At a time when the world frets over the inevitability of our environment altering in ways inconceivable to the safety and security of island-nations, food sources, and the spread of dread diseases, there is another reality, more certain in its derivation, and more readily dealt with, that countries of the world continue to ignore. From the massive cutting down of the world's rain forests to the release of huge carbon deposits in the related drying-out of peat bogs, to the continued vandalizing of life-giving waterways.

Human beings seem to do nothing so well as pollute their environment in every conceivable way. Why it is that basic hygiene techniques known to ancient societies escape the notice of present-day societies as a manner in which to ensure the quality of life by removing the potential for spread of disease? China's lax attitude toward its industrial wastes being dumped into vast and important rivers that represent life to millions of its population a case in point. As is the continued use of dirty coal, polluting the environment.

Another is the less industrial, but no less harmful cultural heritage celebrated in a country like India where it is routine for dead bodies, of people and of animals, to be found floating down huge rivers like the Ganges and the Yamuna. The very waterways where millions of people take their drinking water, polluted by human waste, by animal waste, by the dumping of chemicals and religious rituals where flowers, fruits and coconuts are tossed into the rivers.

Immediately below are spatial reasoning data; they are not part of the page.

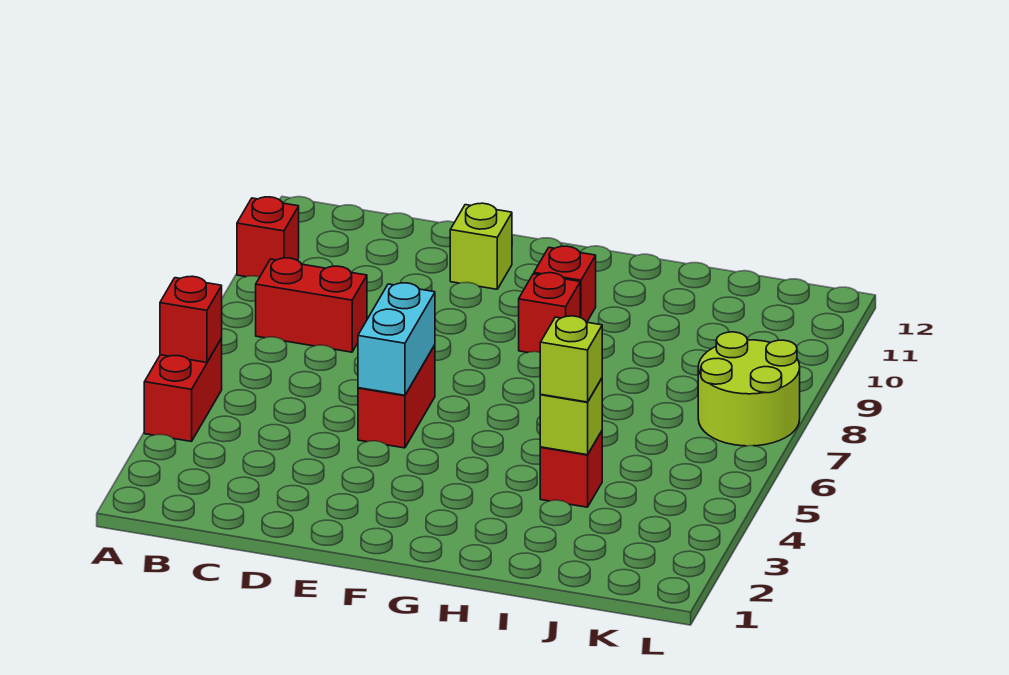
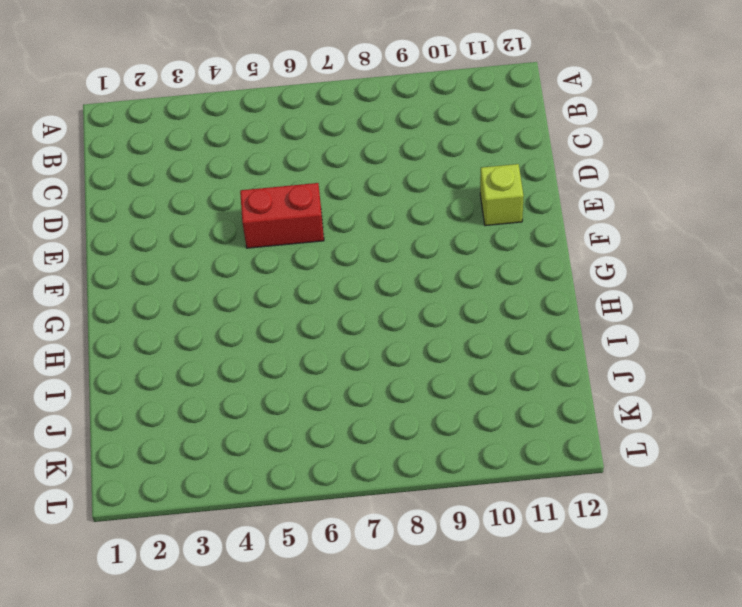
none -> red brick A4:A5 level 1
none -> red brick A10 level 1
none -> red brick B8:C8 level 1

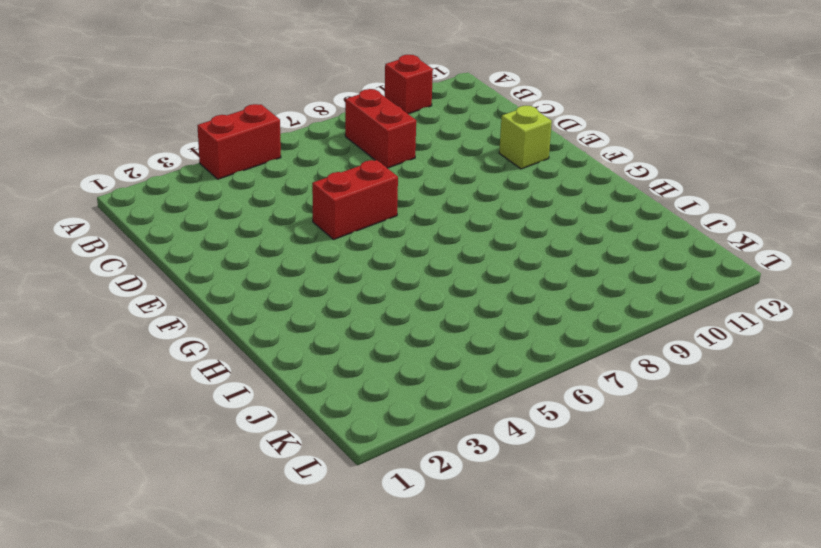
none -> red brick G9 level 1
none -> red brick G10 level 1
none -> red brick I4 level 1

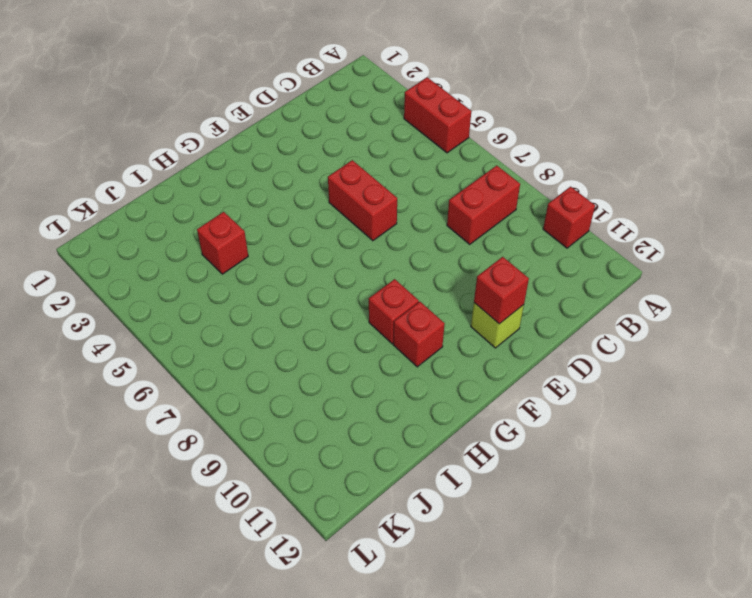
red brick E11 level 2 -> red brick A5 level 2
none -> lime round brick K7:L8 level 1
none -> cyan brick E5:E6 level 2
none -> lime brick I4 level 2

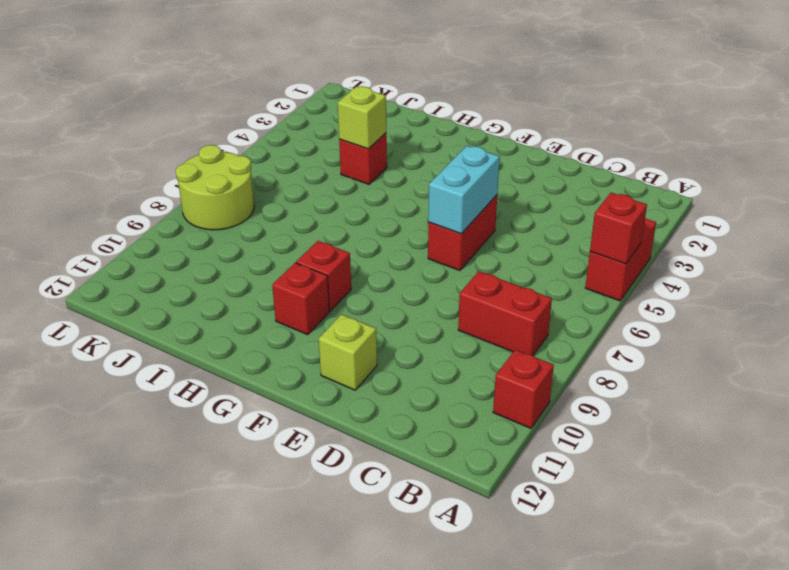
none -> lime brick I4 level 3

Which end up rotting there, along with shoes, plastic bags, decaying fabric and the gunk of industrial wastes. There is no possibility for fish to live in those rivers, with their disgusting stench that drifts over the towns, villages and cities where the residents go down to the river to draw murky water to haul home to cook with and to drink. Where people assemble at the water's edge, to wash themselves, to do their laundry, sharing it with cattle who enter the river to drink and to leave their excrement.

In Africa the situation is no better, where people emerge from their villages to walk down to dirty water assembling in shallow pools making their way down from surrounding hillsides, to drink, cook, wash clothes and themselves in the yellow water. With fuel in scarce supply the water is rarely boiled, and the people are too poor to afford chemicals to cleanse it of germs, parasites and viral agents.

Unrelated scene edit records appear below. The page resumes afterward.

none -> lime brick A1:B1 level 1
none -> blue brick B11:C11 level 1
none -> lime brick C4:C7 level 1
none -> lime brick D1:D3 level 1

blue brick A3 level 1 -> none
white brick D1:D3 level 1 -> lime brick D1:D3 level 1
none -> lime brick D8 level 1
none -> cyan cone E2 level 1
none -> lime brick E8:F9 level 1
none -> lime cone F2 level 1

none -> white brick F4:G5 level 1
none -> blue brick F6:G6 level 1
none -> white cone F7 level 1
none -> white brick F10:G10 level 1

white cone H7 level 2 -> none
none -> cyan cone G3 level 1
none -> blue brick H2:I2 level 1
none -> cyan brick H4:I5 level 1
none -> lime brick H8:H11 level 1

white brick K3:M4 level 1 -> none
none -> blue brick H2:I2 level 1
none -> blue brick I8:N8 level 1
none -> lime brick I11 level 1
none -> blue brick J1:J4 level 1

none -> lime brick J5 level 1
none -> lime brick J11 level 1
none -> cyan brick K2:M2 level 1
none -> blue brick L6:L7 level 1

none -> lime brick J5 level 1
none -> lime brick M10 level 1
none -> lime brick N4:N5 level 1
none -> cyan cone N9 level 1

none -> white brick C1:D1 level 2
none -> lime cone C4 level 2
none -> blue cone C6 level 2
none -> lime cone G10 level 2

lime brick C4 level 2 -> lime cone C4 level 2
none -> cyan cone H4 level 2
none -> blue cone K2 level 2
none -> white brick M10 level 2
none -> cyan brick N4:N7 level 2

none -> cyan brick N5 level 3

Cholera, typhoid, dysentery and other water-borne diseases become an inextricable part of their lives. Shortening their lives, children and adults alike. Many children will not emerge from their childhoods. United Nations' statistics point to 2.5 million people yearly, mostly children, dying from dirty water and disease caused by lack of sanitation.

Little wonder then, that the United Nations and the poor countries of the world stand up and shout at every opportunity that the rich countries of the world need to hand over cash transfers to ameliorate the dire existence of billions of people in poor countries. And if that cash hand-over were used directly to help people to cope with their miserable lives it would be well worthwhile.

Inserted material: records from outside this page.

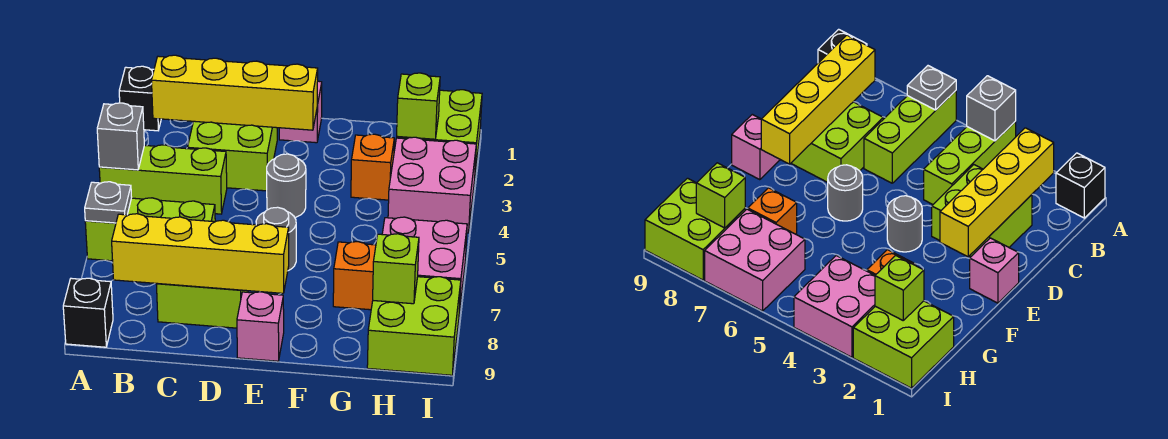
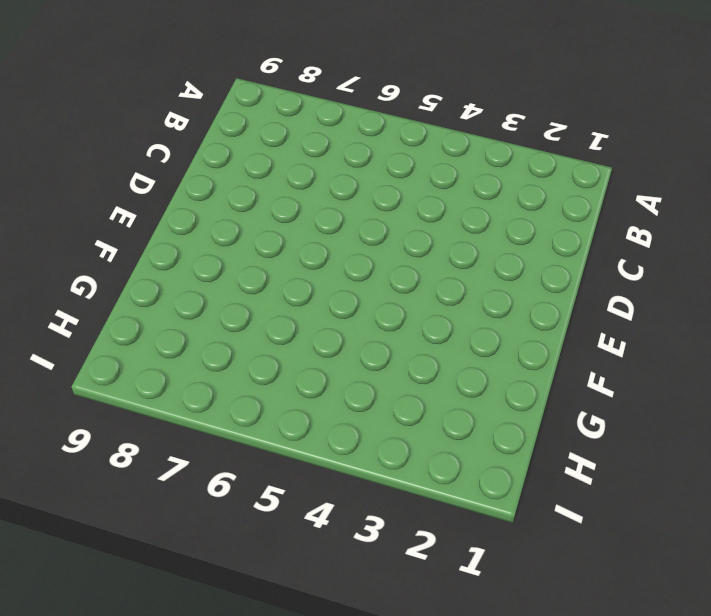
none -> black brick A1 level 1
none -> lime brick A4:C4 level 1
none -> lime brick A6:C6 level 1

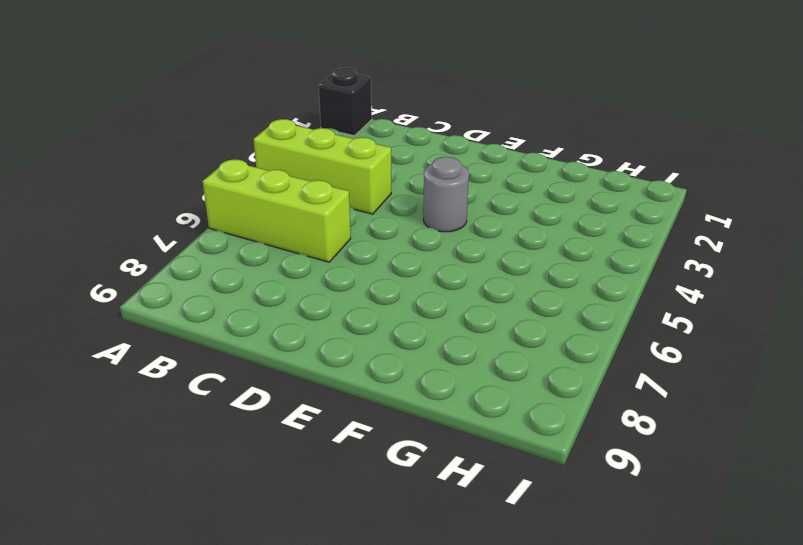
none -> black brick A9 level 1
none -> lime brick C2:D3 level 1
none -> lime brick C7:D8 level 1

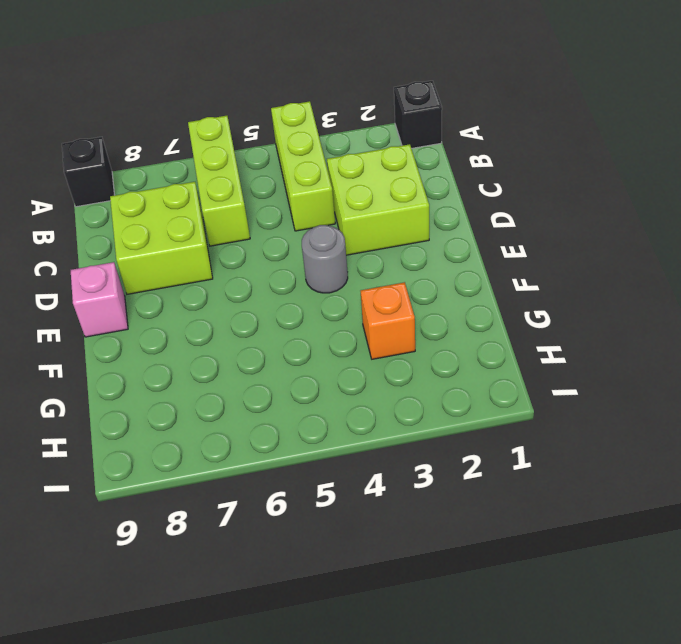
none -> pink brick E1 level 1
none -> grey round brick E6 level 1
none -> orange brick G7 level 1

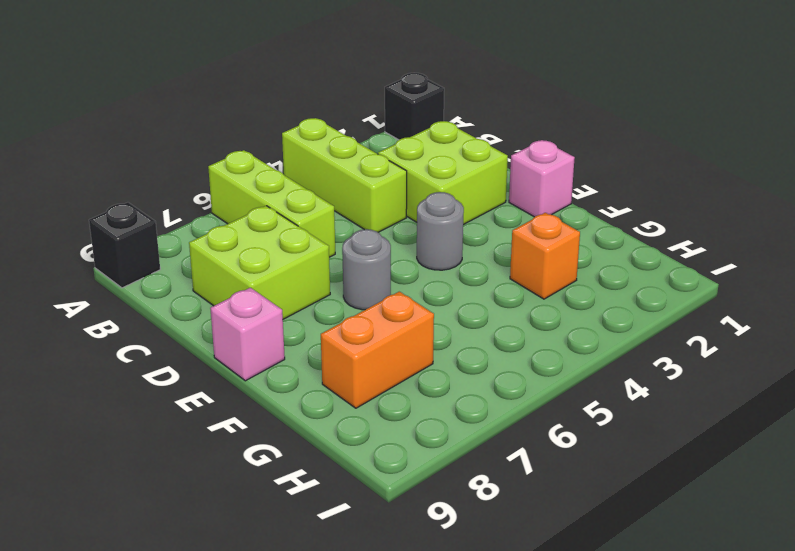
orange brick G7:G8 level 1 -> orange brick G7 level 1
none -> lime brick H1:I2 level 1
none -> pink brick H3:I4 level 1
none -> pink brick H6:I7 level 1

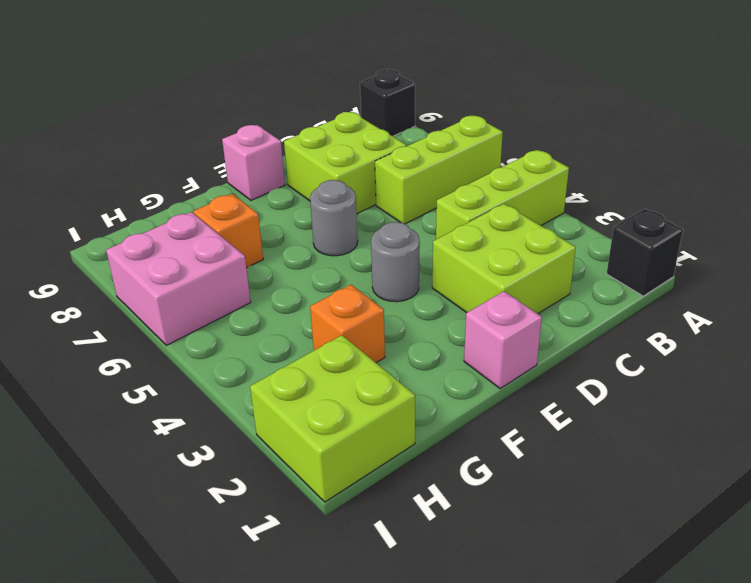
none -> pink brick H3:I4 level 1
none -> lime brick H8:I9 level 1
none -> grey brick A4 level 2

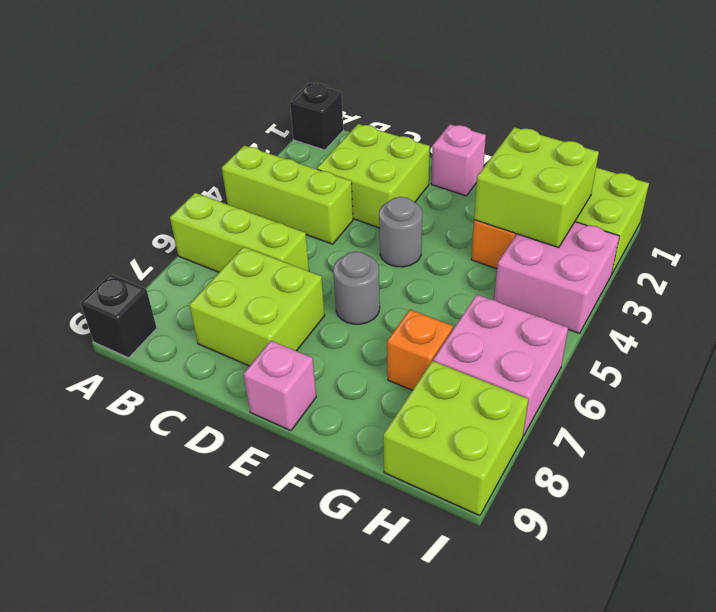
lime brick G2:H3 level 2 -> lime brick H2 level 2
none -> grey brick A4 level 2
none -> grey plate A6 level 2
none -> yellow brick B2:E2 level 2

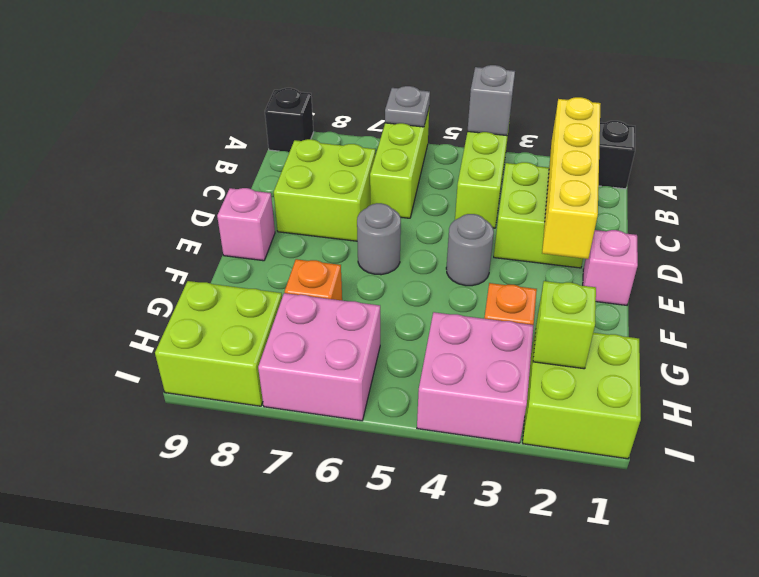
none -> yellow brick B8:E8 level 2
none -> lime brick H8 level 2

If the cash infusions could take place with the agreement that these countries would divest themselves of their uncaring, country-ruinous leaders, perhaps they would be effective.

As it is, maniacal egocentrics and malcompetents like those governing Zimbabwe, Sudan, Congo, Somalia, Rwanda and other pathetic war-mongering, miserable countries led by tyrants who continue to drain their national treasuries to their personal advantage, leaving people to fend hopelessly for themselves remain the reality.

In countries like China and India with their vast populations and far-flung provinces, and their need to slowly emerge from their primitive living conditions, greater effort needs to be extended by the provincial governments that wield power unevenly and with insufficient attention to rural poverty.